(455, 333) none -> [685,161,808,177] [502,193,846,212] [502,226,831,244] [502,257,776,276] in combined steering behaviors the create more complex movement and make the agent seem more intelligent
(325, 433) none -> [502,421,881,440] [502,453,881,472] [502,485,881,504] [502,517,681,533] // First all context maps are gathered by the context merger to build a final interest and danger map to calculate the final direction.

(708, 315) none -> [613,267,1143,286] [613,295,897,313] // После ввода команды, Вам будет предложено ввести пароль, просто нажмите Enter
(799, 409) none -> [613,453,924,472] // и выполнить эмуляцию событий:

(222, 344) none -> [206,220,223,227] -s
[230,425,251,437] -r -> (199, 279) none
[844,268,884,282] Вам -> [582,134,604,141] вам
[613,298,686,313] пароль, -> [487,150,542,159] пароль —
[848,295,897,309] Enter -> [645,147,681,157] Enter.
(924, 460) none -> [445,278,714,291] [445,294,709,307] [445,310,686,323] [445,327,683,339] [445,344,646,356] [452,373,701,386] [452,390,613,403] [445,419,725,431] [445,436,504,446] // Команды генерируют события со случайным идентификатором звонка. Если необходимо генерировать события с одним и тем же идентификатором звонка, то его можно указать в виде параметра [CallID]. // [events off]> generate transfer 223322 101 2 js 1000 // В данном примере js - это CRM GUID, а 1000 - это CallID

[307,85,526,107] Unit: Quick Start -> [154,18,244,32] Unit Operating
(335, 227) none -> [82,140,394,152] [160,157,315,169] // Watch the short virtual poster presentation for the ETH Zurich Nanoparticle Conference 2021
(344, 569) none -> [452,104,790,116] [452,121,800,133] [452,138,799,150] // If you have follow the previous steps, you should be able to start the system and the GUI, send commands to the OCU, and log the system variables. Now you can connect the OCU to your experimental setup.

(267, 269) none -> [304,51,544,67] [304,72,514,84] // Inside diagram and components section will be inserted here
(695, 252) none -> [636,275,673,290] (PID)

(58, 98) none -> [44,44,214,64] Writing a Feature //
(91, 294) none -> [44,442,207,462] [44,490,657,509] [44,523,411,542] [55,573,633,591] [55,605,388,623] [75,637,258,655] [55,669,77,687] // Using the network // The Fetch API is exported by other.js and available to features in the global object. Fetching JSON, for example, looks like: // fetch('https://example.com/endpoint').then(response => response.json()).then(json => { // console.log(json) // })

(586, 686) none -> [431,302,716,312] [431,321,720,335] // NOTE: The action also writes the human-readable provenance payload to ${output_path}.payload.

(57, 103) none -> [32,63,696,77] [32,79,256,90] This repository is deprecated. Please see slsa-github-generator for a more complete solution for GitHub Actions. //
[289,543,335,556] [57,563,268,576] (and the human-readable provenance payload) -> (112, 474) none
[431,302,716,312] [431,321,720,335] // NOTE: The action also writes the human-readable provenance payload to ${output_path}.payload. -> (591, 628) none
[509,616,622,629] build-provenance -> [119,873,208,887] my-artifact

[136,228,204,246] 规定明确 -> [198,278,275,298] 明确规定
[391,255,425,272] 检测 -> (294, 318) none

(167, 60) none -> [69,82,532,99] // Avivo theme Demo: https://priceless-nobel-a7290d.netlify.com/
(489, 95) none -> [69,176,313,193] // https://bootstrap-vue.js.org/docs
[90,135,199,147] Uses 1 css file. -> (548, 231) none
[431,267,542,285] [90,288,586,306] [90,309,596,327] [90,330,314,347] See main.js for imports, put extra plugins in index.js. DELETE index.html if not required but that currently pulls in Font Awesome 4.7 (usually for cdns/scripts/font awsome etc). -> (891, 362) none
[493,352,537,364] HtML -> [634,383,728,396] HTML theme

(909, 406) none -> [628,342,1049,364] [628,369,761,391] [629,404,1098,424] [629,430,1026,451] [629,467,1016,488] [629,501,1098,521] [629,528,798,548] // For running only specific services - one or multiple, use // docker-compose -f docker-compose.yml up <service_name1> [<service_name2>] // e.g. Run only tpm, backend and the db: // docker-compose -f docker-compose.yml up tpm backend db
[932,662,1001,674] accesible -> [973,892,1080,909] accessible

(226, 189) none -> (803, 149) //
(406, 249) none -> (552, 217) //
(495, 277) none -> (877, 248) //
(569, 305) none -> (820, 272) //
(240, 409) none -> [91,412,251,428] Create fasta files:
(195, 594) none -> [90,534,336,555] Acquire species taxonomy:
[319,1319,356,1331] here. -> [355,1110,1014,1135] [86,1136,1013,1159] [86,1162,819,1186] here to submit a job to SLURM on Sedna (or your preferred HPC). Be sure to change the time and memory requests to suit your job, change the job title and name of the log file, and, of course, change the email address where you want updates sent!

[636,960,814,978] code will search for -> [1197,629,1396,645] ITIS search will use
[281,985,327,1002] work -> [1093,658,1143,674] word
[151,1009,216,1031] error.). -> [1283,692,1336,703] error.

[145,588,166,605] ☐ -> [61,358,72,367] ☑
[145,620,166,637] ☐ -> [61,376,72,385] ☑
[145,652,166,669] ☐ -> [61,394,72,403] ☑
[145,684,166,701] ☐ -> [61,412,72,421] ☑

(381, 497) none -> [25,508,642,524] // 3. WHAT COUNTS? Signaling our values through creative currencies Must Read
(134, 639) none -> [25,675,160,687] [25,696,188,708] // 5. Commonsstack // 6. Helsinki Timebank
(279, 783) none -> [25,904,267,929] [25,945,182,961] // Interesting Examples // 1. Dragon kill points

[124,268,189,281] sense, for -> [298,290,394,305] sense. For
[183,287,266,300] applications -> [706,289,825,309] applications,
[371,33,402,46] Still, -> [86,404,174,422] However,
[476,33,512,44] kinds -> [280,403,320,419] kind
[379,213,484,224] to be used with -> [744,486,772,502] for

☆ ☆ ☆

Every line from the first through the one containing "[307,85,526,107] Unit: Quick" in the listing above must be given again exactly, with nothing else alongside.

Exercise response>
(455, 333) none -> [685,161,808,177] [502,193,846,212] [502,226,831,244] [502,257,776,276] in combined steering behaviors the create more complex movement and make the agent seem more intelligent
(325, 433) none -> [502,421,881,440] [502,453,881,472] [502,485,881,504] [502,517,681,533] // First all context maps are gathered by the context merger to build a final interest and danger map to calculate the final direction.

(708, 315) none -> [613,267,1143,286] [613,295,897,313] // После ввода команды, Вам будет предложено ввести пароль, просто нажмите Enter
(799, 409) none -> [613,453,924,472] // и выполнить эмуляцию событий:

(222, 344) none -> [206,220,223,227] -s
[230,425,251,437] -r -> (199, 279) none
[844,268,884,282] Вам -> [582,134,604,141] вам
[613,298,686,313] пароль, -> [487,150,542,159] пароль —
[848,295,897,309] Enter -> [645,147,681,157] Enter.
(924, 460) none -> [445,278,714,291] [445,294,709,307] [445,310,686,323] [445,327,683,339] [445,344,646,356] [452,373,701,386] [452,390,613,403] [445,419,725,431] [445,436,504,446] // Команды генерируют события со случайным идентификатором звонка. Если необходимо генерировать события с одним и тем же идентификатором звонка, то его можно указать в виде параметра [CallID]. // [events off]> generate transfer 223322 101 2 js 1000 // В данном примере js - это CRM GUID, а 1000 - это CallID

[307,85,526,107] Unit: Quick Start -> [154,18,244,32] Unit Operating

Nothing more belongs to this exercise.